Diarrhoea is one of the biggest killers in children and rotavirus is one of the most common causes of severe diarrhoea in children less than 2 years of age. Rotavirus diarrhoea is responsible for nearly 78,000 deaths, 32 lakh out-patient visits and nearly 9 lakh hospitalizations every year.

 

Rotavirus-Signs and Symptoms:

  • Kids with a rotavirus infection have fever, nausea, and vomiting, often followed by abdominal cramps and frequent, watery diarrhea.
  • Kids may also have a cough and runny nose.
  • Sometimes the diarrhea that accompanies a rotavirus infection is so severe that it can quickly lead to dehydration.
  • As with all viruses, though, some rotavirus infections cause few or no symptoms, especially in adults.

 

Transmission:

Rotavirus is transmitted by the faecal-oral route, via contact with contaminated hands, surfaces and objects, and possibly by the respiratory route. Viral diarrhea is highly contagious.

 

About UIP:

Universal Immunization Programme is a vaccination program launched by the Government of India in 1985. It became a part of Child Survival and Safe Motherhood Programme in 1992 and is currently one of the key areas under National Rural Health Mission(NRHM) since 2005.

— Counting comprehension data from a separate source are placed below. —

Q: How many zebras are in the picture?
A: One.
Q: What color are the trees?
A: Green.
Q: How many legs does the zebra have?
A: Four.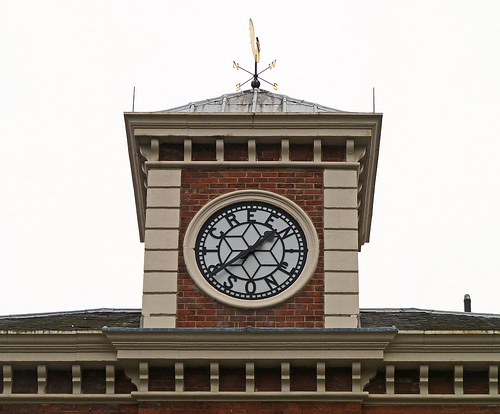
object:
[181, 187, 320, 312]
clock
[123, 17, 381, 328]
tower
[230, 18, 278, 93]
weather vane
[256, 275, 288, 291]
letter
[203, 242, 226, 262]
letter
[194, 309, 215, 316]
bricks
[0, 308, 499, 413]
building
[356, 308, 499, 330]
roof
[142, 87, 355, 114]
pyramid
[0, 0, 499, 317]
sky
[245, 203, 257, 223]
letter e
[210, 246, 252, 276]
clock hands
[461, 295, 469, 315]
exhaust vent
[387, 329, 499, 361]
decorative accent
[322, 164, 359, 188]
shingles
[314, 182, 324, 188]
part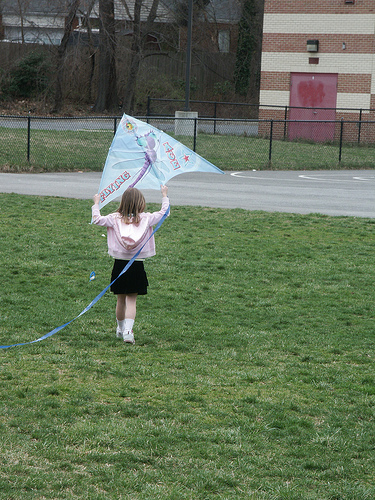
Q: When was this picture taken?
A: During the day.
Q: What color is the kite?
A: White.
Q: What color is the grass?
A: Green.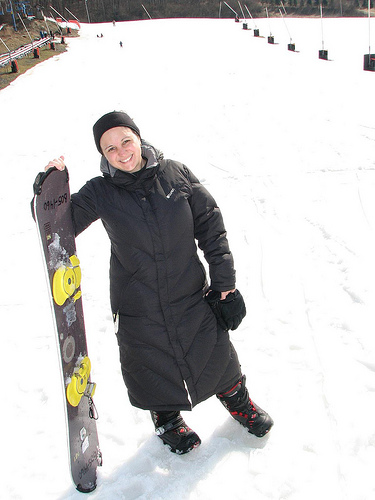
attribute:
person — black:
[30, 109, 272, 453]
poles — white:
[261, 11, 348, 64]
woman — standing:
[64, 108, 279, 464]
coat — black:
[30, 139, 236, 412]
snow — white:
[0, 18, 375, 497]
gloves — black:
[207, 286, 247, 329]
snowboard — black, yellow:
[29, 156, 106, 494]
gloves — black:
[210, 302, 244, 336]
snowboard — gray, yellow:
[34, 164, 109, 476]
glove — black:
[207, 286, 245, 331]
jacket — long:
[24, 150, 244, 412]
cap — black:
[81, 104, 141, 146]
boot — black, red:
[142, 361, 285, 457]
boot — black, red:
[146, 407, 202, 456]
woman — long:
[29, 104, 273, 452]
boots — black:
[229, 398, 281, 438]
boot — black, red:
[213, 375, 274, 439]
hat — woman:
[76, 96, 165, 163]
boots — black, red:
[124, 365, 272, 456]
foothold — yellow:
[45, 248, 100, 312]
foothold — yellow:
[49, 344, 113, 435]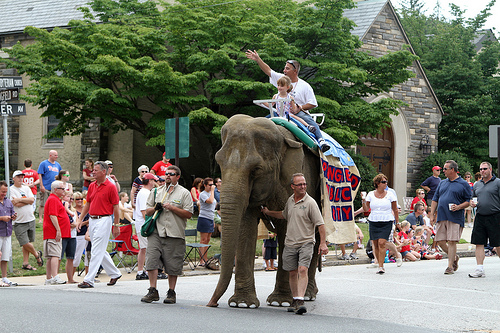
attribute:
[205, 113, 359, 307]
elephant — walking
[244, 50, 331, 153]
man — waving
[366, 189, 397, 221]
blouse — white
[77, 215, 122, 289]
pants — white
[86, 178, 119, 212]
shirt — red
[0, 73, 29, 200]
signs — black, white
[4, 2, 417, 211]
tree — large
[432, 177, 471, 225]
shirt — blue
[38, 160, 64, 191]
shirt — blue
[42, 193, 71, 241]
shirt — red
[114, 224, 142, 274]
chair — red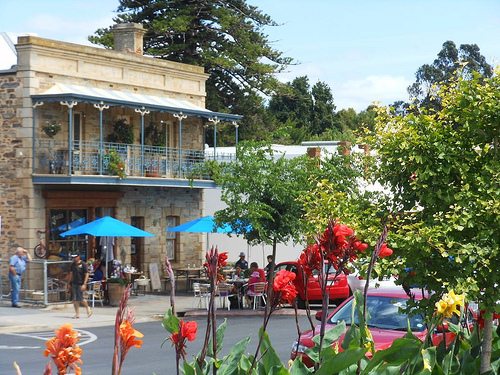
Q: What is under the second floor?
A: Umbrellas.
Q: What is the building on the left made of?
A: Stone.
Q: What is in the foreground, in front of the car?
A: Flowers.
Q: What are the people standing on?
A: Sidewalk.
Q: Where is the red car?
A: Across from the building.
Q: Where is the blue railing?
A: Over the umbrellas.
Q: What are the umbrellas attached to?
A: Tables.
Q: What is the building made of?
A: Brick.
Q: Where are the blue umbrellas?
A: On the patio.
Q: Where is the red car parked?
A: In front of the building.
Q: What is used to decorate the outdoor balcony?
A: Plants.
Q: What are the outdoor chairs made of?
A: Metal.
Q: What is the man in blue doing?
A: Leaning on the fence.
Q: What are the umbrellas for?
A: To protect from the weather.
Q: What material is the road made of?
A: Asphalt.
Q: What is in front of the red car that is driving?
A: Plants.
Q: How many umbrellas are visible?
A: Two.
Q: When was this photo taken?
A: Daytime.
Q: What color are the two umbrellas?
A: Blue.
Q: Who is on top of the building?
A: No one.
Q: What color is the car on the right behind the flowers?
A: Red.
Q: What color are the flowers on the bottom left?
A: Orange.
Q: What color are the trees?
A: Green.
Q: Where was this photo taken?
A: At a cafe.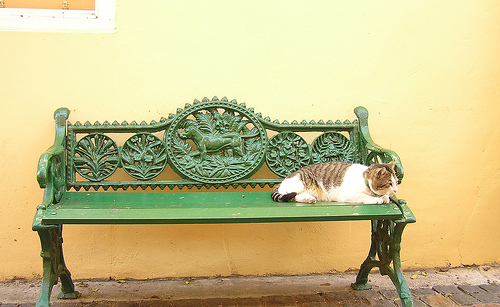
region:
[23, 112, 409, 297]
a green bench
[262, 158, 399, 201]
a white and brown cat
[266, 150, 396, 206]
a cat laying down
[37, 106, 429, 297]
a cat laying on a green bench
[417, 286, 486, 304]
bricks on the ground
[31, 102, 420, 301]
a green steel bench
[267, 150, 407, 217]
a cat looking at the ground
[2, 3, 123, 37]
a window on the wall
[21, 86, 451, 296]
a green bench ade of metal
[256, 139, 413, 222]
a brown and white cat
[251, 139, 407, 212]
this cat is lying down on the bench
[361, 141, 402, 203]
the cat's head is brown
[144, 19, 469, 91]
the wall is tan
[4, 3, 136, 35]
a window seal on the wall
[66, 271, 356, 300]
concrete ground beneath the bench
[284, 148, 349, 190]
the cat has a brown spot with black stripes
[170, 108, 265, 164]
an emblem of a dog on a bench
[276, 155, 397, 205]
A cat lying on a bench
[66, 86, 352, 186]
Backrest of a decorative bench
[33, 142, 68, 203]
The armrest of a green bench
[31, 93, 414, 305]
A green bench in front of a beige wall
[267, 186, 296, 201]
The striped tail of a cat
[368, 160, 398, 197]
The head of a cat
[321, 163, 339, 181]
Gray fur on a cat's side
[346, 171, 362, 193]
White fur on a cat's torso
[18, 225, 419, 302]
Legs on a green bench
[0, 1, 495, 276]
bottom white frame of window on yellow wall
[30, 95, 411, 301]
metal bench next to wall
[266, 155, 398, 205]
cat lying on one end of bench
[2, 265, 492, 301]
gray border next to brick surface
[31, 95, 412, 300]
green bench with ornate back and curved legs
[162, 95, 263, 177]
hunting dog surrounded by leaves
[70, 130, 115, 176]
flowers and stems within a circle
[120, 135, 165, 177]
flowers above horizontal leaves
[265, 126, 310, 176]
flowers within circle of leaves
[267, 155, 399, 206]
white cat with dark striped patches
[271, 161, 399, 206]
white and brown striped cat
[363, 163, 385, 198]
blue collar around cat's neck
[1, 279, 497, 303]
ground is made of gray brick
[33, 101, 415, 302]
green metal bench against a wall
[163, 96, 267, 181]
a dog design on the back of the bench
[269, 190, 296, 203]
brown striped cat tail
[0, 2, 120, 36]
corner of a window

  • The program consists of vaccination for ten diseases- tuberculosis, diphtheria, pertussis (whooping cough), tetanus, poliomyelitis, measles, Hepatitis B, Diarrhoea, Japanese Encephalitis and Pneumonia.
  • Hepatitis B was added to the UIP in 2007.
  • In 2014 it was announced that four vaccines will be added to the program, namely rotavirus, rubella and Japanese encephalitis, as well as the injectable polio vaccine.

Sources: the hindu.


 

Facts for Prelims

 

Mexican caves, a home to life dating back 50,000 years

  • Biologists have unearthed bizarre microbes trapped in crystals that survived on minerals under extremely punishing conditions in Mexican caves.
  • Scientists believe life trapped in crystals could be 50,000 years old.
  • The bizarre and ancient microbes were found dormant in caves in Naica, Mexico, and were able to exist by living on minerals such as iron and manganese.
  • The Naica caves, an abandoned lead and zinc mine, are half a mile (800 meters) deep.

 

Kashmir to observe 2017 as the ‘Year of Apple’:

  • J&K Chief Minister Mehbooba Mufti has declared 2017 as ‘Year of Apple’ in a major bid to promote the famed Kashmiri apples in domestic and foreign markets.
  • As part of this, the Chief Minister launched the High Density Apple Plantation Scheme in Srinagar. These high-density plants will be routed through J&K Bank along with the subsidy.
  • Jammu and Kashmir is the largest apple producing State in India at 11.2 metric tonnes, which accounts for 71% of national production, according to official figures.

 

India’s only volcano active again:   

  • India’s only live volcano in the Andaman and Nicobar Islands has started spewing smoke and lava again.
  • After lying dormant for 150 years, Barren Island volcano erupted in 1991 and has been showing sporadic activity since then.Barren Island
  • The Andaman basin is an active back-arc spreading basin known for strong seismicity, submarine volcanoes and hydrothermal activity.
  • Scientists from CSIR-NIO have been surveying the basin and have identified several small submerged volcanoes in a linear chain called a volcanic arc.

 

Archives of Confucius’ scions to be published:  

  • Over 2,000 copies of archived records of Chinese philosopher Confucius’s direct descendants will be published over the next four years.
  • The archived records of ‘Yanshenggong’, a hereditary title bestowed upon the eldest child of all direct descendants of Confucius, are published for the purpose of protection.
  • The Yanshenggong was a hereditary official who coordinated commemoration ceremonies for Confucius and managed the family’s internal affairs.
  • The archives, in more than 9,000 volumes spanning 2,000 years, contain content covering politics, economics, culture and thought.
  • Confucius (551-479 BC), an educator and philosopher, influenced generations of Chinese society. He was the first Chinese person to set up private schools that enrolled students from all walks of life. Confucius is reported to have Six lakh descendants in China.